Piedmont Triad International Airport (PTIA) is shelling out over $2 million for a state of the art parking management, observation and ticketing system that should provide the airport with much greater control over its parking operations and should make getting in and out of the lots easier and faster for customers.
The new system will also mean that, if you lose the ticket stub you got when you entered a parking lot at PTIA, parking enforcement officers will still know exactly when you entered because the system’s high-tech license plate recognition feature will be tracking everyone going in and out and will be recording those times.
The Piedmont Triad Airport Authority approved the expenditure for the system at the board’s meeting last week. PTIA Executive Director Kevin Baker said the airport’s new “Parking and Revenue Control System” will cost about $2.4 million but he said it’s an upgrade PTIA badly needs.
“This is something I refer to as a necessary evil cost, but it is really necessary that we get this done,” Baker told the authority members. “It’s sort of like paving a road.”
He said the system will manage all of the parking that takes place at the airport.
“And there’s a lot of that, as you know,” he added.
Baker said it’s important to purchase and implement the new system because parking is a major revenue generator for PTIA. He said the system will be much more “modern and robust” than the existing system, which is about two decades old and is difficult and expensive to maintain.
The money for the system will come from airport funds. Many high-dollar projects at the airport are covered by federal funds, but this isn’t one of them.

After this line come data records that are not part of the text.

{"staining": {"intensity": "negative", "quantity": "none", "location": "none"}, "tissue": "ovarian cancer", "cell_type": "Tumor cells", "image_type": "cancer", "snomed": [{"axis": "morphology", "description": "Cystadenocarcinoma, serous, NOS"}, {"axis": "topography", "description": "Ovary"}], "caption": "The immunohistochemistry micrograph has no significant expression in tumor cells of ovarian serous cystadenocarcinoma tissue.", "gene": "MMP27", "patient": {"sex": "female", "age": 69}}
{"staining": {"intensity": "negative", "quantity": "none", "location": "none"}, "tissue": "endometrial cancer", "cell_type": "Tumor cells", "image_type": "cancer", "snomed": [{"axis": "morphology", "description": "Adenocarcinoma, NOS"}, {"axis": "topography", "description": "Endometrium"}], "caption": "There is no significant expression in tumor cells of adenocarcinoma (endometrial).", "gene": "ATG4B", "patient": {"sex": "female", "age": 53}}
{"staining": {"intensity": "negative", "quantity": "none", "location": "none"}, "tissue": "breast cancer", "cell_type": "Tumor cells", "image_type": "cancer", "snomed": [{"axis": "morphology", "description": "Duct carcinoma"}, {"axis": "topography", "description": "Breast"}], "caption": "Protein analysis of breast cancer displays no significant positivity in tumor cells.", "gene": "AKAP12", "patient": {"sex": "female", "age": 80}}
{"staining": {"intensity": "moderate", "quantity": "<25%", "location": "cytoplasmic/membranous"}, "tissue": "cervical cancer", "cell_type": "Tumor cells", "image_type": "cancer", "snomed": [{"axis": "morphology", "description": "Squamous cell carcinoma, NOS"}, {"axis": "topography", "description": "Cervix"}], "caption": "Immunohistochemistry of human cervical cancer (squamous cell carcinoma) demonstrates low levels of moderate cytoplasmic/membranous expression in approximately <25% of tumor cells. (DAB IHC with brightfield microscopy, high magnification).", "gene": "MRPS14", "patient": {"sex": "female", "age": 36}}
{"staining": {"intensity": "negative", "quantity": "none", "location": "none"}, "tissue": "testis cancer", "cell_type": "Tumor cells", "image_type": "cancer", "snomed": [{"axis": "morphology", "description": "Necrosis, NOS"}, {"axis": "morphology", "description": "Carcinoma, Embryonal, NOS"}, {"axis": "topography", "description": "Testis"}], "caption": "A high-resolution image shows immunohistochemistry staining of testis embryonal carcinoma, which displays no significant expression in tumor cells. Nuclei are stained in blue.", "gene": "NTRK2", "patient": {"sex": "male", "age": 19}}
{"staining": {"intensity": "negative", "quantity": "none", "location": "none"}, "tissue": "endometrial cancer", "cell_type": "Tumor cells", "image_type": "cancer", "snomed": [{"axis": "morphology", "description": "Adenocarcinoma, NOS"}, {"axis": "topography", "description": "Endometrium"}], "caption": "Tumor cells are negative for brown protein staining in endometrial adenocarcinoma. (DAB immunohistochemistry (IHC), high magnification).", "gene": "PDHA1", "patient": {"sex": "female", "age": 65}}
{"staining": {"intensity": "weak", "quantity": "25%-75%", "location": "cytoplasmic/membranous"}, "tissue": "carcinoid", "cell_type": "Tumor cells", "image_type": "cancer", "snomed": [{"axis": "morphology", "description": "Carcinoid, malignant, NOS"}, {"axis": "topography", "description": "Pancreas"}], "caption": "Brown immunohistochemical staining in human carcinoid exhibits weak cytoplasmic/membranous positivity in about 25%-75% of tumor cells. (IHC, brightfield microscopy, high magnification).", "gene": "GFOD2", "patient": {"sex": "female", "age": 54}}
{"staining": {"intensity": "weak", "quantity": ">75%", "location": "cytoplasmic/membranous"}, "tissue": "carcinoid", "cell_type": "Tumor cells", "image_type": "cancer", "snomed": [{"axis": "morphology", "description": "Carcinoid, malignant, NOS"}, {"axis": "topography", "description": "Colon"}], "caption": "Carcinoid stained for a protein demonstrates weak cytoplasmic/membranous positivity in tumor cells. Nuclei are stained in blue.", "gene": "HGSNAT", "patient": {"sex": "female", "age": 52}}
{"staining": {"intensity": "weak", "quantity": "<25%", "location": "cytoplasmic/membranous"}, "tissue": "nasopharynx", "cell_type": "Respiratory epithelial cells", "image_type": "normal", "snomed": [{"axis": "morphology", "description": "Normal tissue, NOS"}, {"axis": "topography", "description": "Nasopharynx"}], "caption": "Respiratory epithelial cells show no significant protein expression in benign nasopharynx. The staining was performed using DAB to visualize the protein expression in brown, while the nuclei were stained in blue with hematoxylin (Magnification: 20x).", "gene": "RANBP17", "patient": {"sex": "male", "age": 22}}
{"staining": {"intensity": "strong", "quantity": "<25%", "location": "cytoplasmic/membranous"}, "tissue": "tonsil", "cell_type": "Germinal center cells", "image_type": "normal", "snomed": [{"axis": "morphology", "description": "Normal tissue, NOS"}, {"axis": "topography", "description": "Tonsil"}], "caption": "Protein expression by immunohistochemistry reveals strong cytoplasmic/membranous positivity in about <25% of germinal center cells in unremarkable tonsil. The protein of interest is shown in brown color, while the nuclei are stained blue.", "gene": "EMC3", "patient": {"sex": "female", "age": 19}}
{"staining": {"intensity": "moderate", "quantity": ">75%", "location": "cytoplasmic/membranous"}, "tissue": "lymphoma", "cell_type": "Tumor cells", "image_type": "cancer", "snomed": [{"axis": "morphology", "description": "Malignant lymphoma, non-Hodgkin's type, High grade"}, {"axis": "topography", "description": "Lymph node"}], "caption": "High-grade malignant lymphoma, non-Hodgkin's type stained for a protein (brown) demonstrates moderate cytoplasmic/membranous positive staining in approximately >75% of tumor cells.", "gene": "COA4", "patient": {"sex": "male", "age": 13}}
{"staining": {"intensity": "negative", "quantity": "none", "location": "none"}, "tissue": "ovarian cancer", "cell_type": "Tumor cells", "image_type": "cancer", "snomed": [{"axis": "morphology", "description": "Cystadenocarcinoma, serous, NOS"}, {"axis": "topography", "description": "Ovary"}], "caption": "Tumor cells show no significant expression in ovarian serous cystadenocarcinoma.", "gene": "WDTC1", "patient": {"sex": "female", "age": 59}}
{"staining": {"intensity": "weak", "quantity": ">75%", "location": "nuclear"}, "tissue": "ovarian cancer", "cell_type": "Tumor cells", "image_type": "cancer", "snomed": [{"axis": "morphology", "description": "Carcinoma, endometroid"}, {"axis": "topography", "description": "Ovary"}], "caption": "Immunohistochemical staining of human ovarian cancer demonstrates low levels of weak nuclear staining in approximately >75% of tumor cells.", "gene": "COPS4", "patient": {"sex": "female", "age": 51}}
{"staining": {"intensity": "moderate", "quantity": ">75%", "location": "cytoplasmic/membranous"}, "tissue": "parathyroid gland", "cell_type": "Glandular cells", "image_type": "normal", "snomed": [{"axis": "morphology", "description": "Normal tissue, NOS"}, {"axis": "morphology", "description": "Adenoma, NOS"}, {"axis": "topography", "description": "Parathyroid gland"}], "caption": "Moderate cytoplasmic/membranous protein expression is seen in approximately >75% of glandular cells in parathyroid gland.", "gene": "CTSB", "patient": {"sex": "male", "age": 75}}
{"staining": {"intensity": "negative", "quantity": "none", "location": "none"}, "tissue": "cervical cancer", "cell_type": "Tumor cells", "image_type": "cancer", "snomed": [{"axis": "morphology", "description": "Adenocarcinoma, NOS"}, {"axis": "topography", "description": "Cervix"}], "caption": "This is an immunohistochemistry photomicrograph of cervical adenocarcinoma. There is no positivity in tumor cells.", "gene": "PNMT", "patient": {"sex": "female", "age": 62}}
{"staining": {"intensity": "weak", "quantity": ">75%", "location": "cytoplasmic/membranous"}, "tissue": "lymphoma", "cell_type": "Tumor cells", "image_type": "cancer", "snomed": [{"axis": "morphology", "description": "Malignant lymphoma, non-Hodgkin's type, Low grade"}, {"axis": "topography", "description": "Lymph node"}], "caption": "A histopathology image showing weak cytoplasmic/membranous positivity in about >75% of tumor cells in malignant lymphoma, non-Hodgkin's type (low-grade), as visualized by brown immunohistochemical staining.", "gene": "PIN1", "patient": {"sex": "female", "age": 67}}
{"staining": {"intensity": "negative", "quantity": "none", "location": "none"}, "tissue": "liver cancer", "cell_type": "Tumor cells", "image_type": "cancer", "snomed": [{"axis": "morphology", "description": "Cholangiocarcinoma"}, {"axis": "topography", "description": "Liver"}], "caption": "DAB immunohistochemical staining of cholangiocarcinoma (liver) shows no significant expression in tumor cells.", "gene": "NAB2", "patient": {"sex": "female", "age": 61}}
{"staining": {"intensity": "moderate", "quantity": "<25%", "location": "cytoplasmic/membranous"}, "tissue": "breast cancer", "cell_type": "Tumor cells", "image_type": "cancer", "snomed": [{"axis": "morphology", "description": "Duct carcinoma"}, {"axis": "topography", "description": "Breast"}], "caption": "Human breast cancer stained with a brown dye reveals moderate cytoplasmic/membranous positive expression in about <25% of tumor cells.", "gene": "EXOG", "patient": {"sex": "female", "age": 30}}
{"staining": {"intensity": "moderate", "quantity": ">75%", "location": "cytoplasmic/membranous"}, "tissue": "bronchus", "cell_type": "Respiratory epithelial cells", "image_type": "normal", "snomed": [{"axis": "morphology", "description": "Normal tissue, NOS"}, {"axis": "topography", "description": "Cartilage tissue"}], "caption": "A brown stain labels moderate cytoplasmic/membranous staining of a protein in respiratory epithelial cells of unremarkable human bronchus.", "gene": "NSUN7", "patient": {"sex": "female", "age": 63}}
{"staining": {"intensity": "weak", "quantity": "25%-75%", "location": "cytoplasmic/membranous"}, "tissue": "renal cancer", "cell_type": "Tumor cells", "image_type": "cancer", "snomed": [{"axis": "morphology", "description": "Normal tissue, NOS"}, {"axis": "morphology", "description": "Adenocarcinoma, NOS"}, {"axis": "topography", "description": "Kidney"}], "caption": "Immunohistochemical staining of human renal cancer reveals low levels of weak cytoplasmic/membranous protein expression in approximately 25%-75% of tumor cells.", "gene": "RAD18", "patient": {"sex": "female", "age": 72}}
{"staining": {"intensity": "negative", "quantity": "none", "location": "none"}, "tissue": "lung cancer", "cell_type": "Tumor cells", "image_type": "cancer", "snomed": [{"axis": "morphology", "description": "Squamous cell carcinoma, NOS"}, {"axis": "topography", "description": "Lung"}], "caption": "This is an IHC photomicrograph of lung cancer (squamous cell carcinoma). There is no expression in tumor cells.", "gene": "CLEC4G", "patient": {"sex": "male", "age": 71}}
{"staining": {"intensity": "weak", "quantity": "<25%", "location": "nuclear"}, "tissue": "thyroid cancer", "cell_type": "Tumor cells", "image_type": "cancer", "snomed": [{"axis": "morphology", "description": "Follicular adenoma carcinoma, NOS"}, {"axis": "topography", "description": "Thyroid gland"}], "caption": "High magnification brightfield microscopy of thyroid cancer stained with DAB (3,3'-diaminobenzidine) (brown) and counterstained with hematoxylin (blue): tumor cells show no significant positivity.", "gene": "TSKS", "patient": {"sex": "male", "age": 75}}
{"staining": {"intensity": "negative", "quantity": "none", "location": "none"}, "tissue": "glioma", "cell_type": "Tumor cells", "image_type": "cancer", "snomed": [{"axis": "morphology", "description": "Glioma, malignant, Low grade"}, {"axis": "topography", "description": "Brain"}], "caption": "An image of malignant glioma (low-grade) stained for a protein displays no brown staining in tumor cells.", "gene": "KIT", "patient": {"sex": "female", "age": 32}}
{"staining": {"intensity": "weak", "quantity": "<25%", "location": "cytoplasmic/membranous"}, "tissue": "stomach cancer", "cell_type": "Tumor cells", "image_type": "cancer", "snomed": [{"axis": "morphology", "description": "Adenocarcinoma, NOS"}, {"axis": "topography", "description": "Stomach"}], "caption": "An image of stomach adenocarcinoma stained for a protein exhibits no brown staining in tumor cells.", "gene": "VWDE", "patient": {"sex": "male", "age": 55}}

The new system will have enhanced credit card security, license plate recognition software and customer convenience features. For instance, customers will be able to pay parking charges inside the airport terminal or on their phones and, when they pull up to the parking gate, it will automatically open to let them out.
Baker said the new system will also end most cheating; for instance, he said, it will put an end to “tailgating” – where one car sneaks out without paying by being immediately behind another.